Mukatil dedi ki: Yani
sana ve senden önceki peygamberlere tevhid vahyolunmuştur. Burada
"tevhid" lafzı hazfedilmiştir. Sonra da: Ey Muhammed! "Eğer şirk
koşarsan, andolsun ki amelin boşa çıkar." Bu da özel olarak Peygamber
(s.a.v.)'e bir hitaptır. Hitabın ona olmakla birlikte maksadın onun ümmeti
olduğu da söylenmiştir. Çünkü Yüce Allah onun şirk koşmadığını ve koşmayacağını
bilmiştir.
''Boşa çıkarmak ve
bozulmak" demektir. el-Kuşeyrı dedi ki: Kim irtidad ederse, ondan önceki
itaatlerinin kendisine bir faydası olmaz. Fakat riddet dolayısıyla amelin boşa
çıkması küfür üzere ölmek şartına bağlıdır. Bundan dolayı Yüce Allah şöyle
buyurmaktadır:
"Artık içinizden
her kim dininden irtidad eder de kafir olaralı ölürse, işte böylelerinin bütün
amelleri ... heder olup gider" (el-Bakara, 217) diye buyurmuştur. O halde
burada mutlak olan buyruk, kayıtlı olarak gelen buyruk ışığında anlaşılmalıdır.
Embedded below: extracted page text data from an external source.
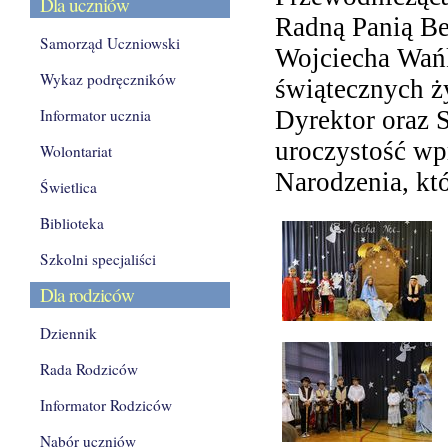
Dla uczniów
Radną Panią Be
Samorząd Uczniowski
Wojciecha Wańk
Wykaz podręczników
świątecznych ży
Informator ucznia
Dyrektor oraz 
uroczystość wp
Wolontariat
Narodzenia, kt
Świetlica
Biblioteka
Szkolni specjaliści
Dla rodziców
Dziennik
Rada Rodziców
Informator Rodziców
Nabór uczniów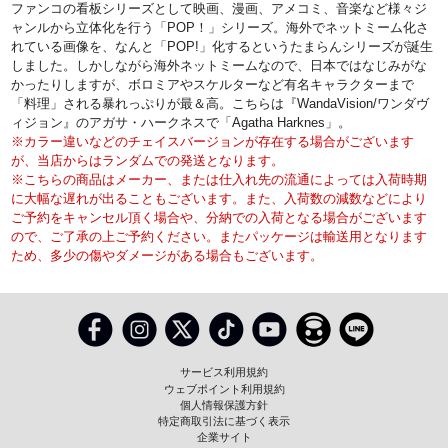
ファンコの看板シリーズとして映画、漫画、アメコミ、音楽など様々ジ
ャンルから立体化を行う「POP！」シリーズ。海外でネットミーム化さ
れている画像を、なんと「POP!」化するというたまらんシリーズが誕生
しました。しかしながら海外ネットミームなので、日本ではなじみがな
かったりしますが、ボロミアやスケルターなど有名キャラクターまで
「料理」される暴れっぷりが最＆高。こちらは『WandaVision/ワンダヴ
ィジョン』のアガサ・ハークネスで「Agatha Harknes」。
※カラー違いなどのチェイスバージョンが存在する場合がございます
が、当店からはランダムでの発送となります。
※こちらの商品はメーカー、または仕入れ先の流通によっては入荷時期
に大幅な遅れが出ることもございます。また、入荷数の減数などにより
ご予約をキャンセル頂く場合や、分納での入荷となる場合がございます
ので、ご了承の上ご予約ください。またパッケージは輸送用となります
ため、多少の傷やダメージがある場合もございます。
サービス利用規約
ウェブポイント利用規約
個人情報保護方針
特定商取引法に基づく表示
企業サイト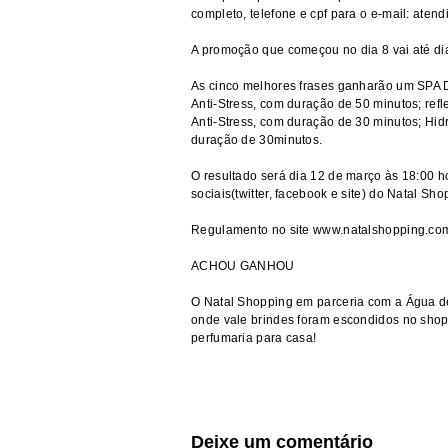
completo, telefone e cpf para o e-mail: ate
A promoção que começou no dia 8 vai até di
As cinco melhores frases ganharão um SPA D
Anti-Stress, com duração de 50 minutos; re
Anti-Stress, com duração de 30 minutos; Hid
duração de 30minutos.
O resultado será dia 12 de março às 18:00 
sociais(twitter, facebook e site) do Natal Sho
Regulamento no site www.natalshopping.co
ACHOU GANHOU
O Natal Shopping em parceria com a Água de
onde vale brindes foram escondidos no shop
perfumaria para casa!
Deixe um comentário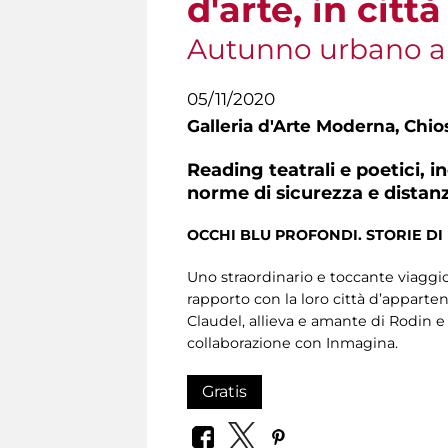
d'arte, in città
Autunno urbano a
05/11/2020
Galleria d'Arte Moderna,
Chios
Reading teatrali e poetici, 
norme di sicurezza e distan
OCCHI BLU PROFONDI. STORIE DI 
Uno straordinario e toccante viaggio 
rapporto con la loro città d’apparte
Claudel, allieva e amante di Rodin e
collaborazione con Inmagina.
Gratis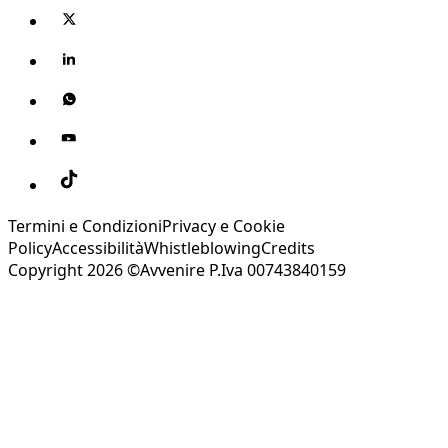
Termini e Condizioni
Privacy e Cookie
Policy
Accessibilità
Whistleblowing
Credits
Copyright 2026 ©Avvenire P.Iva 00743840159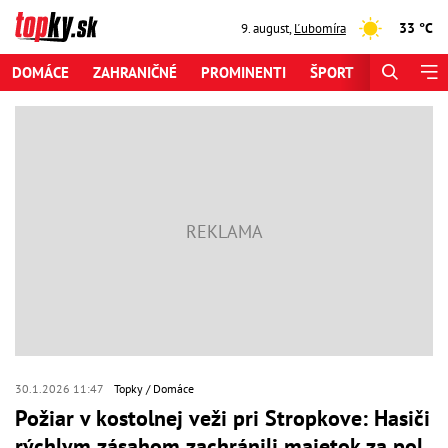
33 °C
9. august
,
Ľubomíra
DOMÁCE
ZAHRANIČNÉ
PROMINENTI
ŠPORT
ZAUJÍMAV
30.1.2026 11:47
Topky
Domáce
Požiar v kostolnej veži pri Stropkove: Hasiči
rýchlym zásahom zachránili majetok za pol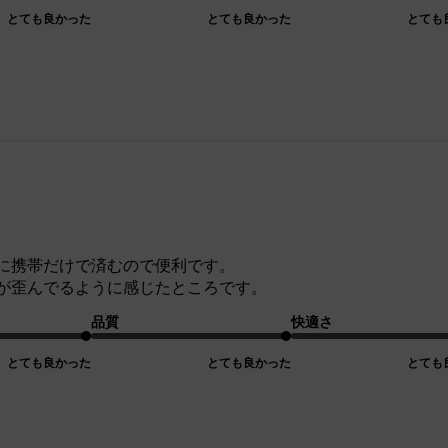
とても良かった
とても良かった
とても
に携帯だけで済むので便利です。
が歪んでるように感じたところです。
品質
快適さ
とても良かった
とても良かった
とても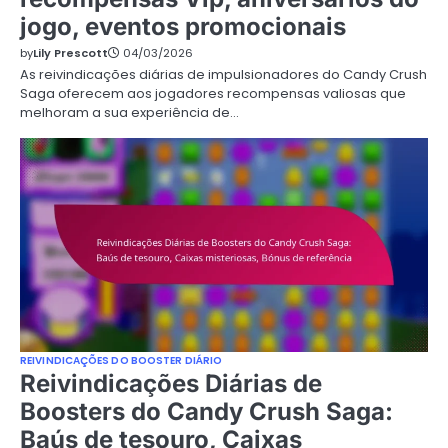
jogo, eventos promocionais
by
Lily Prescott
04/03/2026
As reivindicações diárias de impulsionadores do Candy Crush
Saga oferecem aos jogadores recompensas valiosas que
melhoram a sua experiência de…
REIVINDICAÇÕES DO BOOSTER DIÁRIO
Reivindicações Diárias de
Boosters do Candy Crush Saga:
Baús de tesouro, Caixas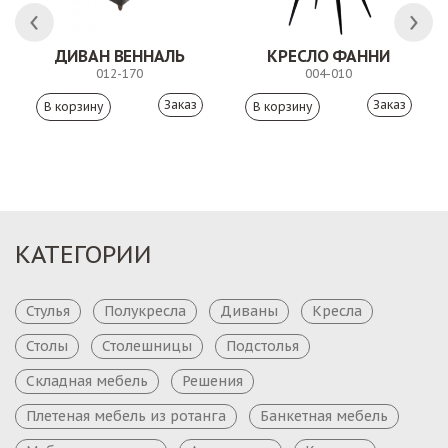
ДИВАН ВЕННАЛЬ
КРЕСЛО ФАННИ
012-170
004-010
Заказ
Заказ
КАТЕГОРИИ
Стулья
Полукресла
Диваны
Кресла
Столы
Столешницы
Подстолья
Складная мебель
Решения
Плетеная мебель из ротанга
Банкетная мебель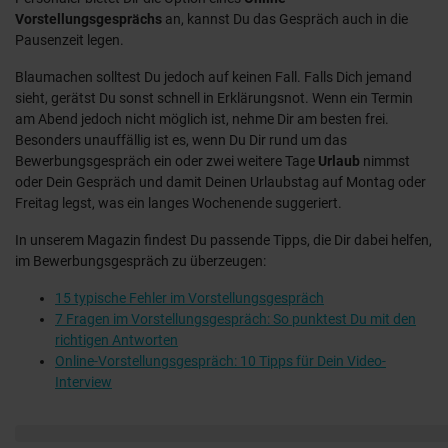
Vorstellungsgesprächs
an, kannst Du das Gespräch auch in die
Pausenzeit legen.
Blaumachen solltest Du jedoch auf keinen Fall. Falls Dich jemand
sieht, gerätst Du sonst schnell in Erklärungsnot. Wenn ein Termin
am Abend jedoch nicht möglich ist, nehme Dir am besten frei.
Besonders unauffällig ist es, wenn Du Dir rund um das
Bewerbungsgespräch ein oder zwei weitere Tage
Urlaub
nimmst
oder Dein Gespräch und damit Deinen Urlaubstag auf Montag oder
Freitag legst, was ein langes Wochenende suggeriert.
In unserem Magazin findest Du passende Tipps, die Dir dabei helfen,
im Bewerbungsgespräch zu überzeugen:
15 typische Fehler im Vorstellungsgespräch
7 Fragen im Vorstellungsgespräch: So punktest Du mit den
richtigen Antworten
Online-Vorstellungsgespräch: 10 Tipps für Dein Video-
Interview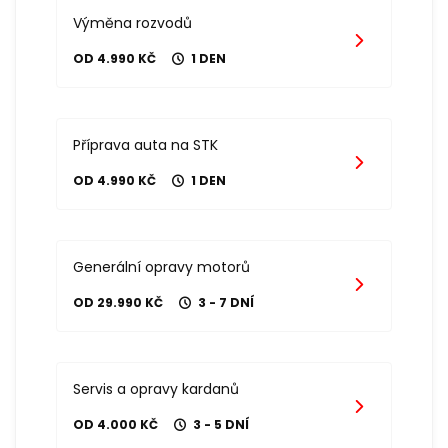
Výměna rozvodů
OD 4.990 KČ
1 DEN
Příprava auta na STK
OD 4.990 KČ
1 DEN
Generální opravy motorů
OD 29.990 KČ
3 - 7 DNÍ
Servis a opravy kardanů
OD 4.000 KČ
3 - 5 DNÍ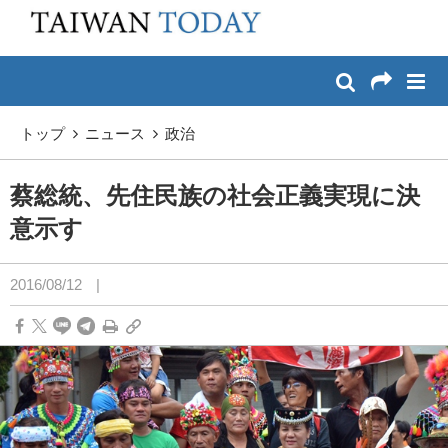
:::
メイン コンテンツへスキップ
:::
トップ
ニュース
政治
蔡総統、先住民族の社会正義実現に決
意示す
2016/08/12
|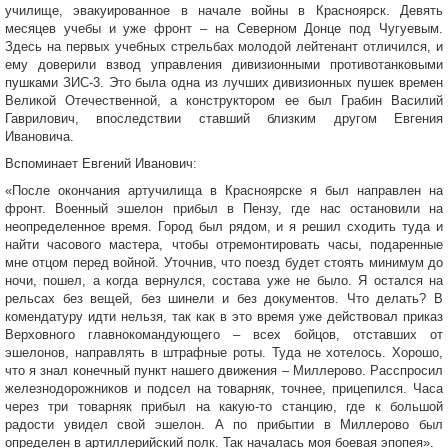
училище, эвакуированное в начале войны в Красноярск. Девять
месяцев учебы и уже фронт – на Северном Донце под Чугуевым.
Здесь на первых учебных стрельбах молодой лейтенант отличился, и
ему доверили взвод управления дивизионными противотанковыми
пушками ЗИС-3. Это была одна из лучших дивизионных пушек времен
Великой Отечественной, а конструктором ее был Грабин Василий
Гаврилович, впоследствии ставший близким другом Евгения
Ивановича.
Вспоминает Евгений Иванович:
«После окончания артучилища в Красноярске я был направлен на
фронт. Военный эшелон прибыл в Пензу, где нас остановили на
неопределенное время. Город был рядом, и я решил сходить туда и
найти часового мастера, чтобы отремонтировать часы, подаренные
мне отцом перед войной. Уточнив, что поезд будет стоять минимум до
ночи, пошел, а когда вернулся, состава уже не было. Я остался на
рельсах без вещей, без шинели и без документов. Что делать? В
комендатуру идти нельзя, так как в это время уже действовал приказ
Верховного главнокомандующего – всех бойцов, отставших от
эшелонов, направлять в штрафные роты. Туда не хотелось. Хорошо,
что я знал конечный пункт нашего движения – Миллерово. Расспросил
железнодорожников и подсел на товарняк, точнее, прицепился. Часа
через три товарняк прибыл на какую-то станцию, где к большой
радости увидел свой эшелон. А по прибытии в Миллерово был
определен в артиллерийский полк. Так началась моя боевая эпопея».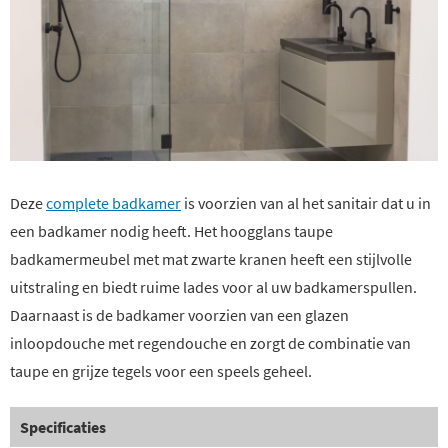
Deze
complete badkamer
is voorzien van al het sanitair dat u in
een badkamer nodig heeft. Het hoogglans taupe
badkamermeubel met mat zwarte kranen heeft een stijlvolle
uitstraling en biedt ruime lades voor al uw badkamerspullen.
Daarnaast is de badkamer voorzien van een glazen
inloopdouche met regendouche en zorgt de combinatie van
taupe en grijze tegels voor een speels geheel.
Specificaties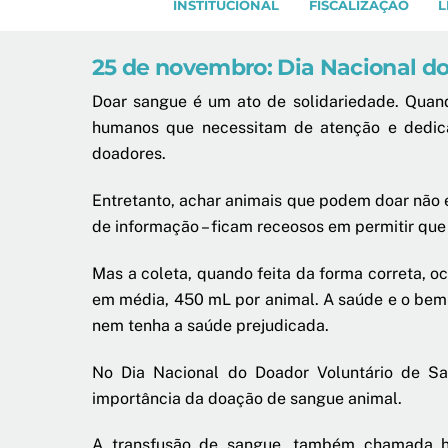
INSTITUCIONAL
FISCALIZAÇÃO
L
25 de novembro: Dia Nacional d
Doar sangue é um ato de solidariedade. Quand
humanos que necessitam de atenção e dedica
doadores.
Entretanto, achar animais que podem doar não é
de informação – ficam receosos em permitir qu
Mas a coleta, quando feita da forma correta, o
em média, 450 mL por animal. A saúde e o bem-
nem tenha a saúde prejudicada.
No Dia Nacional do Doador Voluntário de S
importância da doação de sangue animal.
A transfusão de sangue, também chamada he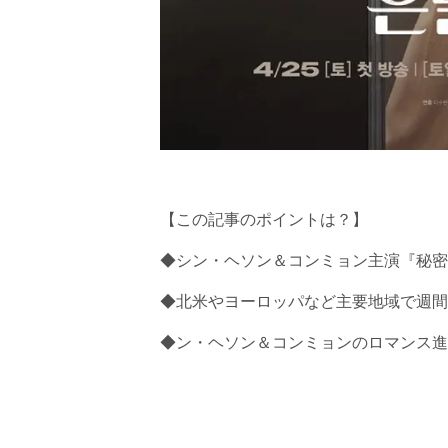
【この記事のポイントは？】
◆シン・ヘソン＆コンミョン主演『秘密
◆北米やヨーロッパなど主要地域で週間1
◆ン・ヘソン＆コンミョンのロマンス進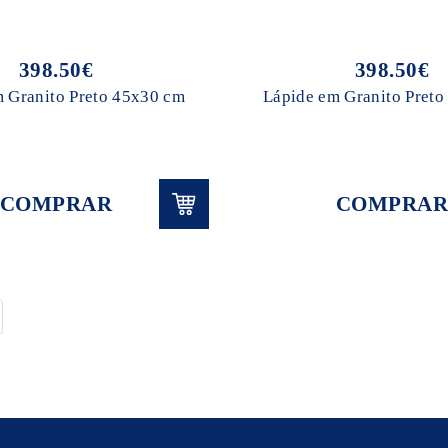
398.50€
398.50€
 Granito Preto 45x30 cm
Lápide em Granito Pret
COMPRAR
COMPRAR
Bundan dolayı şöyle diyoruz: Kim hacceder, sonra irtidad ederse, sonra tekrar
islama dönerse, haccını tekrar yapması gerekmez.
Derim ki: Bu Şafii'nin
kabul ettiği görüştür. imam Malik'e göre ise yeniden haccetmesi icab eder. Buna
dair yeterli açıklamalar daha önceden el-Bakara Süresi'nde (217-218. ayette,
10. başlıkta) geçmiş bulunmaktadır.
"Hayır -işte bundan
ötürü- yalnız Allah'a ibadet et!" en-Nehhas dedi ki: Benim Ebu İshak'tan
yazılı olarak kaydettiğime göre "Allah" lafza-i celali "ibadet
et" anlamındaki buyruğu ile nasbedilmiştir ve şöyle demiştir: Bu hususta
Basralılar ile Kufeliler arasında görüş ayrılığı yoktur.
en-Nehhas dedi ki:
el-Ferra da şöyle demiştir: Bu bir fiil takdiri ile nasbedilmiştir. Ayrıca
el-Mehdevı bunu el- Kisai'den de nakletmiştir. "-işte bundan ötürü- ...
ibadet et" lafzındaki "fe" harfi hakkında ez-Zeccac: Bu, şartın
cevabının başına gelen "fedir demiştir. el-Ahfeş ise bu fazladan gelmiştir
(zaiddir) demiştir.
İbn Abbas da şöyle
demiştir: "İbadet et" tevhid et demektir. Başkası ise: "hayır,
bundan ötürü yalnızca Allah'a" itaat et diye açıklamıştır.
"Ve"
müşriklerin aksine O'nun nimetlerine "şükür edenlerden ol."